An Iraqi refugee booted off a Southwest Airlines flight for speaking Arabic. A Muslim family kicked off an American Airlines flight after the mother asked a flight attendant for help securing her child in a booster seat. A Muslim chaplain denied an unopened can of soda by a flight attendant because it could be used as a weapon.
All three of those incidents happened in 2015 and 2016, and now a high-ranking senate Democrat wants the airline industry to explain how it can guarantee similar incidents won't happen in the future, according to CNN.
"Airlines are entrusted with enormous responsibilities to keep our skies safe while respecting the rights of all passengers," Democratic Sen. Dick Durbin of Illinois wrote in a letter to Airlines for America, the commercial flight industry's trade association. "No airline passenger should be subject to discriminatory treatment on the basis of the passenger's religion or ethnicity."
The trade association hasn't responded to Durbin yet, and in an email response to CNN, a spokesman declined to discuss specifics, telling the network that "we look forward to reviewing Sen. Durbin's concerns and will respond to him accordingly."
Tahera Ahmad, a Muslim chaplain and director of interfaith engagement at Northwestern University, detailed her experience on the United Airlines flight in a March 29 Facebook post that garnered over 1,900 "likes" and 9,600 shares as of April 22.
Ahmad wrote that she shed "tears of humiliation from discrimination" after a flight attendant refused to provide her with an unopened can of Diet Coke. The flight attendant had reportedly just given an unopened bottle of beer to the man sitting next to Ahmad.

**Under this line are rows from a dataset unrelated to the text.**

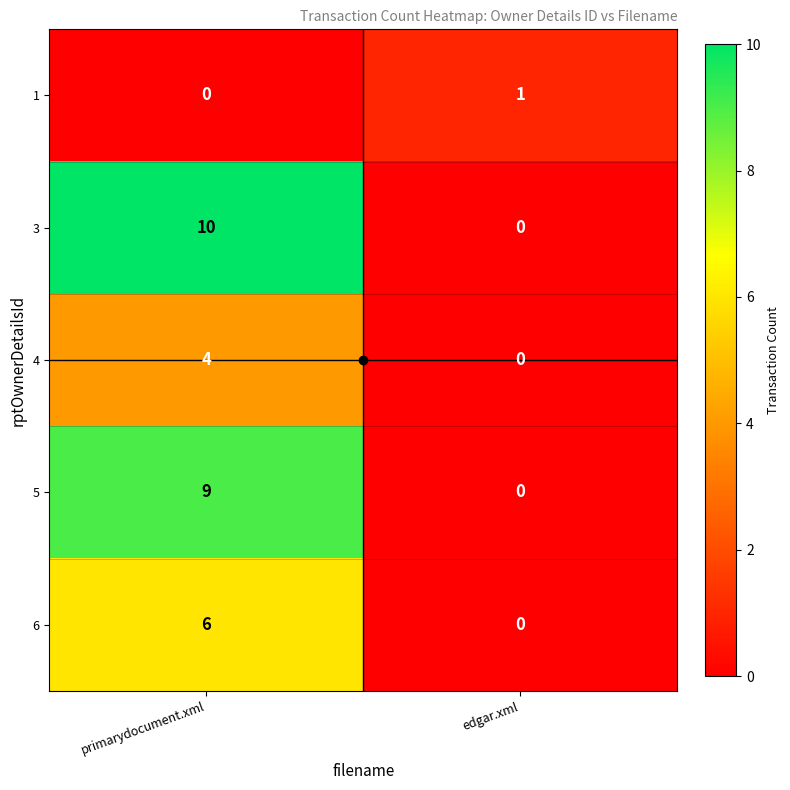

What is the total value across all series at primarydocument.xml?

29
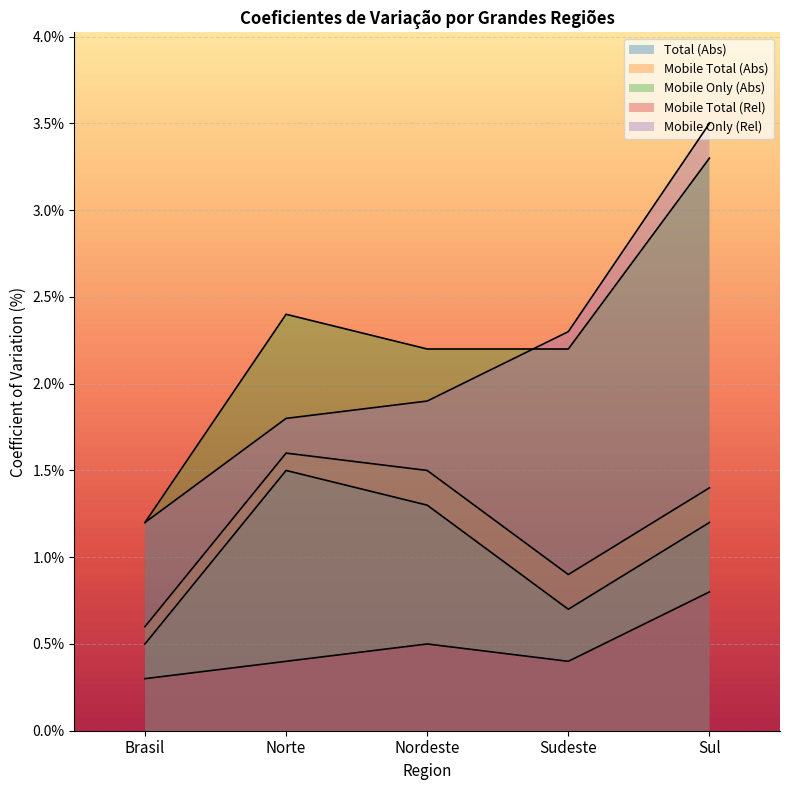

Read the Mobile Total (Abs) value at Norte.

1.6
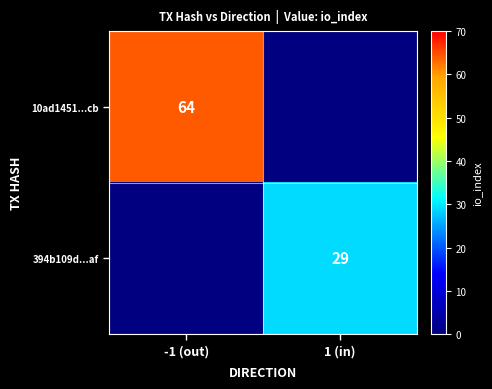

The 10ad1451...cb series shows 64 at -1 (out). True or false?

True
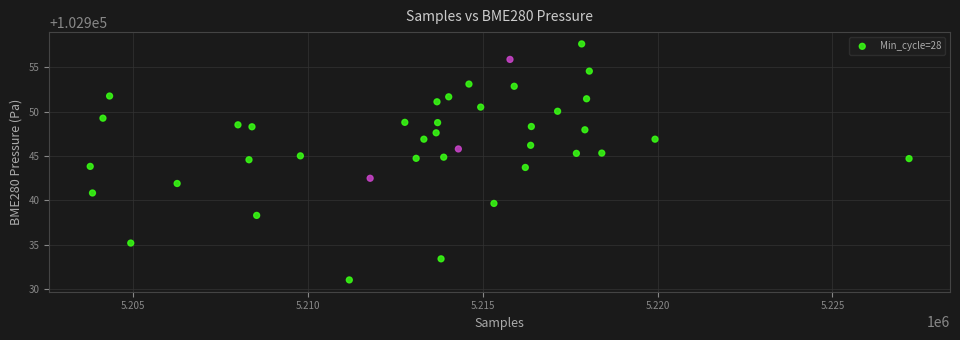

What is the range of X values (max minus min)?

23428.0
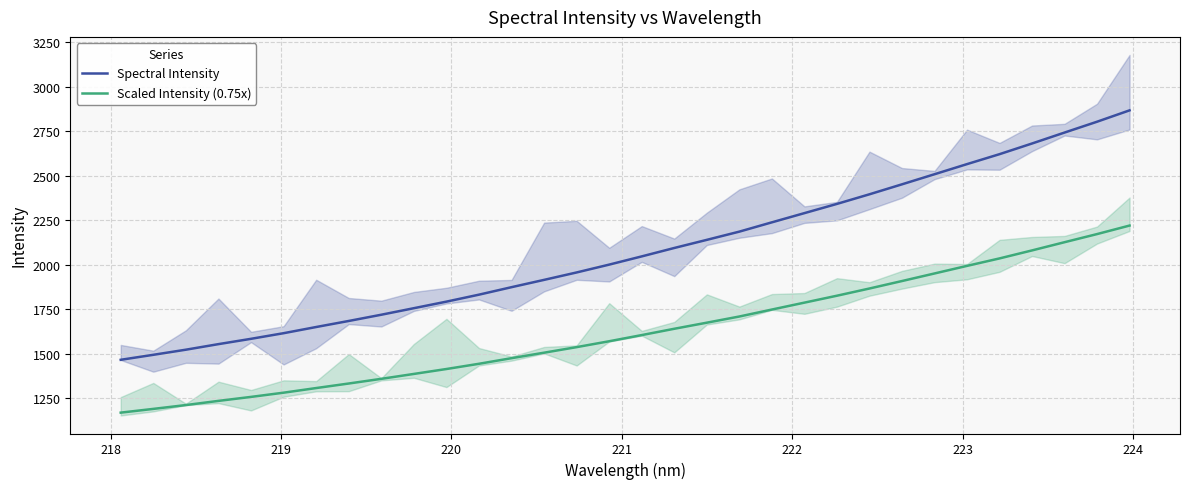

Does the chart display data point markers on the line(s)?

No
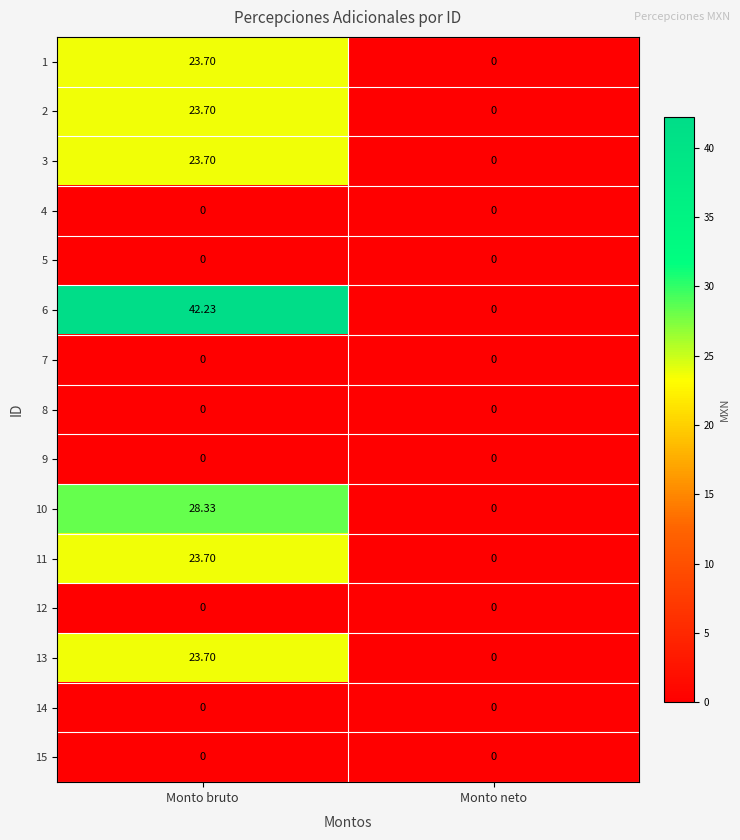

At which label does 2 reach its peak?

Monto bruto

"We are unauthorized to give unopened cans to people because they may use it as a weapon on the plane," the flight attendant said, according to Ahmad.
Ahmad wrote that her fellow passengers were unsympathetic and that one passenger had "hate in his voice and raging eyes" when he told her, "[Y]ou know you would use it as a weapon, so shut the ---- up."
The airline has since apologized to Ahmad for the incident, NBC News noted.
Durbin quoted U.S. Attorney General Loretta Lynch in his letter to the airline trade association, saying there's been "an alarming increase in anti-Muslim bigotry" on flights, according to CNN.
In the letter, the senator pressed the trade association to tell him what kind of diversity and non-discrimination training airlines provide to employees. He also asked them to describe how they investigate incidents of alleged bias as well as their procedures for dealing with complaints.